Initially, we disagree with petitioner that the Department utilized an irrational methodology in arriving at its conclusion that petitioner’s pennysavers contained too much advertising to qualify as a tax-exempt shopping paper. Contrary to petitioner’s arguments, the Department’s use of the subtractive method is rational and consistent with the legislative intent that 10% of a qualifying pennysaver contain news of community interest rather than just simply intending a maximum of 90% advertisements (see, Governor’s mem, 1977 McKinney’s Session Laws of NY, at 2532-2533). Since acceptance of petitioner’s argument that the Legislature only intended to limit advertisements to 90% without concern for the content of the remaining 10% could result in less than 10% of the paper being devoted to community purposes, we cannot agree that petitioner’s approach is the more logical of the two. It is well settled that statutes creating tax exemptions are to be strictly construed and it is the taxpayer’s burden to demonstrate that its interpretation of the law is the only reasonable one (see, Matter of Blue Spruce Farms v New York State Tax Commn., 99 AD2d 867, affd 64 NY2d 682).

Next, it is our view that the Department’s interpretation of what is meant by "advertisements” for purposes of calculating the 90% limitation is also rational and is entitled to our deference. Advertisements are defined as "a public notice or announcement, usually paid for, as of things for sale, needs, etc.” (Websters New World Dictionary of the American Language 20 [2d ed 1978] [emphasis supplied]) or "the action of making generally known; a calling to the attention of the public” (Random House Dictionary of the English Language 29 [2d ed, unabridged 1987]). Accordingly, actual payment is not, as petitioner seems to allege, an absolute requisite for language to qualify as an advertisement. Consequently, it was rational for the Department to include nonpaid banners and petitioner’s house ads as advertisements since they were public announcements used to attract the public’s attention. As for the Department’s decision to apportion part of the blank space on the page to advertisements, this, too, is rational in light of the legislative intent that 10% of the pennysaver be specifically devoted to newspaper articles and *634not simply consist of blank space with perhaps a few lines of community news. It must be remembered that an administrative agency’s interpretation of a statute should be accorded great deference where, as in the case of Tax Law § 1115 (i) (see, Governor’s mem, 1977 McKinney’s Session Laws of NY, at 2533), the agency assisted in drafting the statute (see, Matter of Judd v Constantine, 153 AD2d 270, 273).
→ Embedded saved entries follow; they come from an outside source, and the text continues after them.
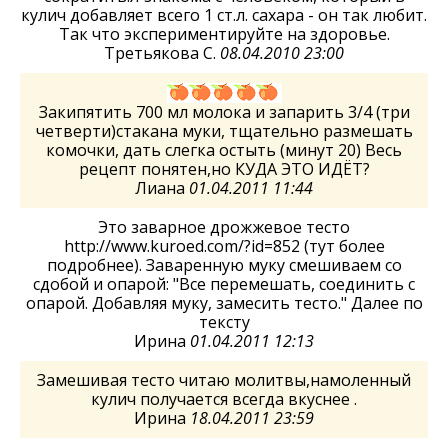
кулич добавляет всего 1 ст.л. сахара - он так любит.
Так что экспериментируйте на здоровье.
Третьякова С.
08.04.2010 23:00
Закипятить 700 мл молока и запарить 3/4 (три
четверти)стакана муки, тщательно размешать
комочки, дать слегка остыть (минут 20) Весь
рецепт понятен,но КУДА ЭТО ИДЁТ?
Лиана
01.04.2011 11:44
Это заварное дрожжевое тесто
http://www.kuroed.com/?id=852 (тут более
подробнее). Заваренную муку смешиваем со
сдобой и опарой: "Все перемешать, соединить с
опарой. Добавляя муку, замесить тесто." Далее по
тексту
Ирина
01.04.2011 12:13
Замешивая тесто читаю молитвы,намоленный
кулич получается всегда вкуснее .
Ирина
18.04.2011 23:59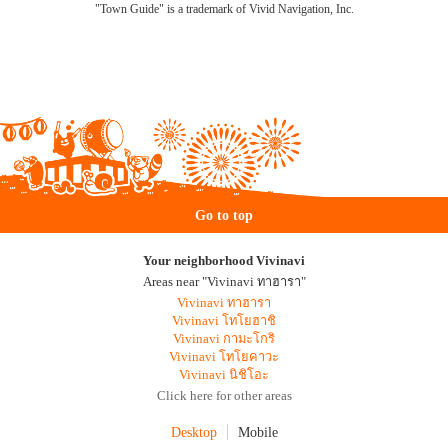
"Town Guide" is a trademark of Vivid Navigation, Inc.
Go to top
Your neighborhood Vivinavi
Areas near "Vivinavi ทาฮารา"
Vivinavi ทาฮารา
Vivinavi โทโยฮาชิ
Vivinavi กามะโกริ
Vivinavi โทโยคาวะ
Vivinavi นิชิโอะ
Click here for other areas
Desktop
Mobile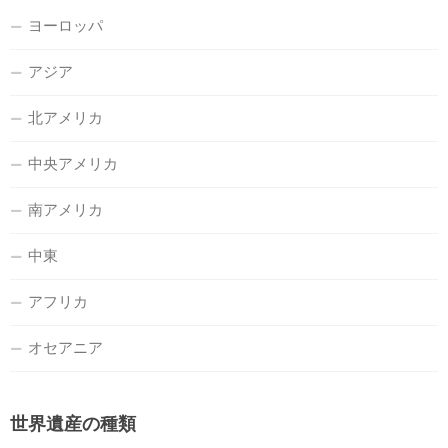
ヨーロッパ
アジア
北アメリカ
中央アメリカ
南アメリカ
中東
アフリカ
オセアニア
世界遺産の種類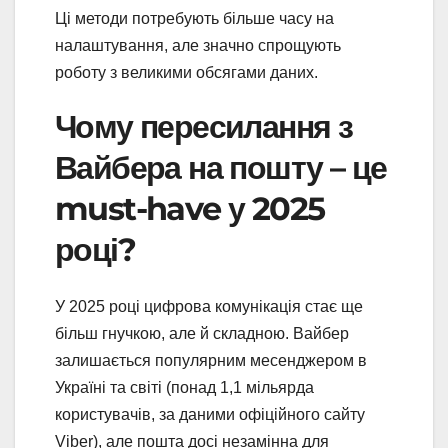
Ці методи потребують більше часу на
налаштування, але значно спрощують
роботу з великими обсягами даних.
Чому пересилання з
Вайбера на пошту – це
must-have у 2025
році?
У 2025 році цифрова комунікація стає ще
більш гнучкою, але й складною. Вайбер
залишається популярним месенджером в
Україні та світі (понад 1,1 мільярда
користувачів, за даними офіційного сайту
Viber), але пошта досі незамінна для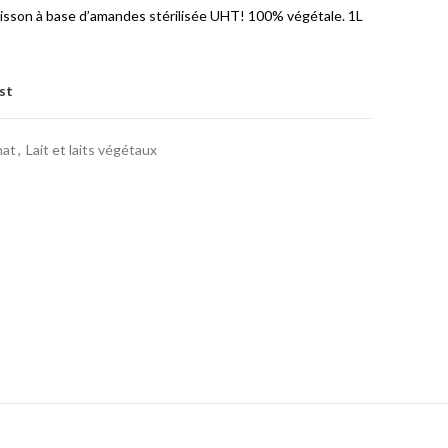
oisson à base d’amandes stérilisée UHT! 100% végétale. 1L
st
nat
,
Lait et laits végétaux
Finally, we disagree with petitioner’s alternative contention that, if it does not qualify as a shopping paper, then it qualifies as a "newspaper” so that its use of paper and ink are exempt from certain sales and use taxes for that reason (see, Tax Law § 1115 [a] [5]; § 1118 [5]; 20 NYCRR 528.6). This court has held in the past that publications and pennysavers such as petitioner’s which do not contain news articles or expressions of opinion are generally not newspapers within the meaning of the Tax Law (see, Matter of Twin Coast Newspapers v State Tax Commn., 101 AD2d 977, appeal dismissed 64 NY2d 874; Matter of G & B Publ. Co. v Department of Taxation & Fin., 57 AD2d 18, 20, lv denied 42 NY2d 807). Significantly, in support of the conclusion that petitioner’s publication does not qualify as a newspaper, petitioner’s own general manager testified at the hearing that the general interest articles in the paper were only "fill” and were placed in the pennysaver after the layout of the advertisements.
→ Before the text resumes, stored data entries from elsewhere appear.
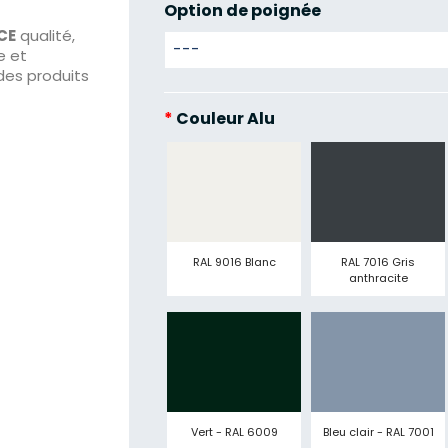
Option de poignée
CE
qualité,
e et
des produits
*
Couleur Alu
RAL 9016 Blanc
RAL 7016 Gris
anthracite
Vert - RAL 6009
Bleu clair - RAL 7001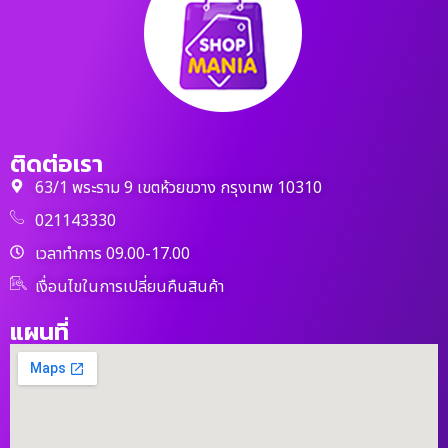
ติดต่อเรา
63/1 พระราม 9 เขตห้วยขวาง กรุงเทพ 10310
021143330
เวลาทำการ 09.00-17.00
เงื่อนไขในการเปลี่ยนคืนสินค้า
แผนที่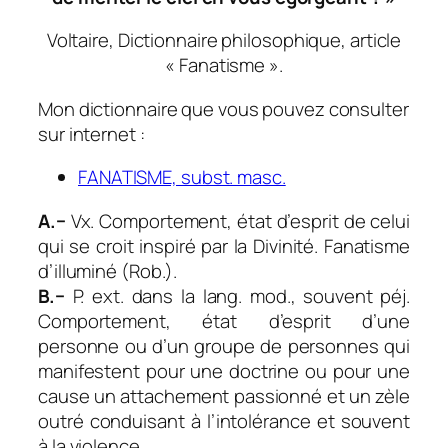
Voltaire,
Dictionnaire philosophique
, article
«
Fanatisme
».
Mon dictionnaire que vous pouvez consulter
sur internet :
FANATISME, subst. masc.
A.−
Vx.
Comportement, état d’esprit de celui
qui se croit inspiré par la Divinité.
Fanatisme
d’illuminé
(
Rob.
).
B.−
P. ext. dans la lang. mod.,
souvent
péj.
Comportement, état d’esprit d’une
personne ou d’un groupe de personnes qui
manifestent pour une doctrine ou pour une
cause un attachement passionné et un zèle
outré conduisant à l’intolérance et souvent
à la violence.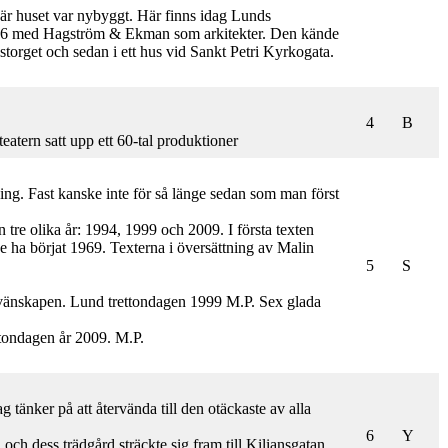
 när huset var nybyggt. Här finns idag Lunds
– 16 med Hagström & Ekman som arkitekter. Den kände
enstorget och sedan i ett hus vid Sankt Petri Kyrkogata.
4
B
eatern satt upp ett 60-tal produktioner
ing. Fast kanske inte för så länge sedan som man först
n tre olika år: 1994, 1999 och 2009. I första texten
de ha börjat 1969. Texterna i översättning av Malin
5
S
es vänskapen. Lund trettondagen 1999 M.P. Sex glada
ttondagen år 2009. M.P.
g tänker på att återvända till den otäckaste av alla
6
Y
ch dess trädgård sträckte sig fram till Kiliansgatan.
Petitioner’s remaining arguments are rejected as either meritless or not properly before us because they were not raised at the administrative level (see, Matter of Rauer v State Univ., 159 AD2d 835, 836).

Mahoney, P. J., Mikoll, Levine and Crew III, JJ., concur.

Determination confirmed, and petition dismissed, without costs.

The Department allocated blank space or space between columns to either advertisement or nonadvertisement depending on where it was placed on the page.